All material presented here is encoded as UTF-8 Unicode. Unfortunately, it is possible that the fonts used by a particular browser are incomplete in which case boxes are displayed instead of characters. This holds true for some accented characters (as used in Uighur and Hanyu Pinyin) as well as some Arab and Chinese characters.

Material contained in this Demonstration

The Pentaglot Demonstration shows all material of Volume 1, Heaven. Except for Tibetan in Manju transcription, all language data are available and have undergone at least one proofreading cycle, not precluding of course that mistakes persist.
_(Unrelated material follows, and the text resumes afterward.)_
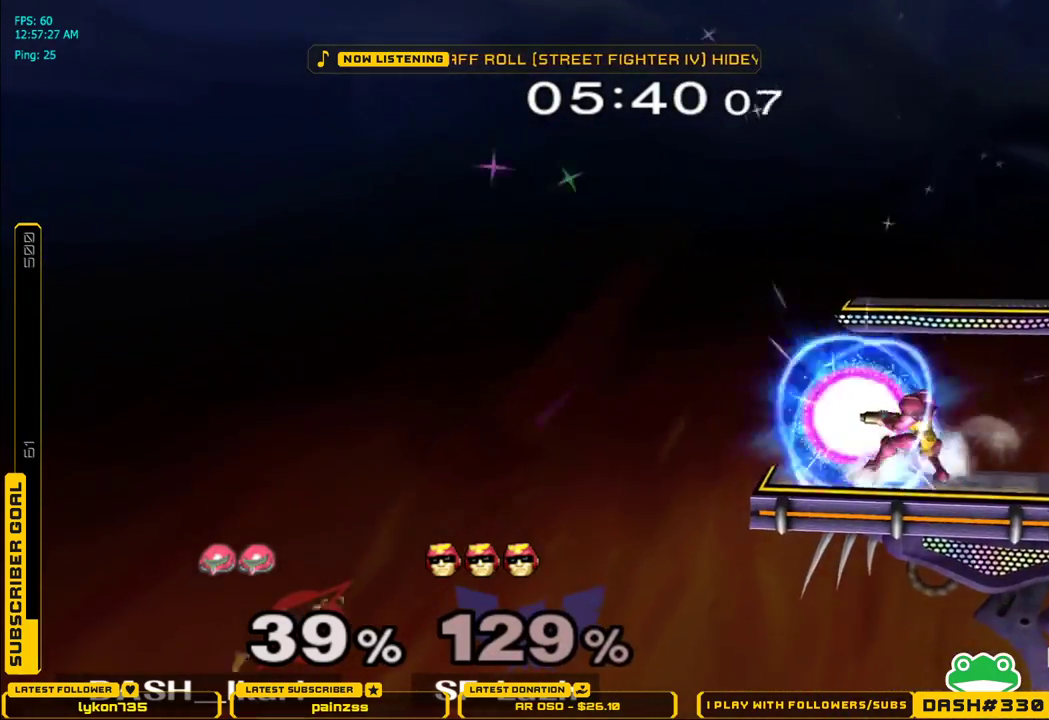
{"buttons": [], "left_stick": "center", "right_stick": "center", "events": [[217, "A", "down"], [267, "A", "up"]]}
For the complete database, the editing status presents itself as follows:

Language or Script	Data Acquisition Status	Proofreading Status	Level II Presentation
Manju	Complete	Done	Done
Tibetan	Complete	Cycle II in progress	In progress, not yet included
Tibetan transliteration	Complete	Cycle I in progress	In progress
Tibetan transcription	Complete	Cycle I in progress	In progress
Mongolian	Complete	Cycle III in progress	In progress, parts included
Uighur	Complete	Cycle II in progress	In progress, parts included
Uighur transcription	Complete	Cycle II in progress	In progress, parts included
Chinese	Complete	Cycle III in progress	Done
Pinyin	Complete	Cycle III in progress	Done
German	Complete	Done

Data Structure

The Pentaglot database is structured in the natural order of its semasiological system which is presented via a top level directory (containing 32 volumes) leading to the multitude of thematical sections in a two-tier manner. Each volume of the Pentaglot may contain one or more categories (there is a total of approximately 56 categories). Each category has its own table of contents; from here, the reader is guided to the lemmata which are presented in tabular form.

The total of approx. 56 categories (šošohon in Manju, xuriyanggui in Mongolian, ser jama i in Uighur and bu in Chinese) comprises approx. 318 major sections (hacin in Manju, skor in Tibetan, züil in Mongolian, qismi in Uighur and lei in Chinese) which may again be divided into sub-sections (meyen in Manju, anggi in Mongolian, böläk in Uighur and ze in Chinese), resulting in approx. 636 sections. These sections contain sometimes only a few lemmata (like three lemmata on page 4596 of the Beijing 1957 edition), sometimes as many as 66 lemmata (like the section beginning on page 2670 of the Beijing 1957 edition).

With opening the Top Level Tables of Contents (see below) in any desired language, one proceeds as follows:

Top Level Table of Contents lists categories
Category Table of Contents lists sections
Individual Section lists lemmata

Since each Category Table of Contents lists its full title in all languages, it is necessary to scroll one or two screens downwards until the list of sections is reached.

On all levels, it is possible to browse to the preceding or following entity or return to the next-higher level by using the [Previous][Up][Next] buttons on top and bottom of each page.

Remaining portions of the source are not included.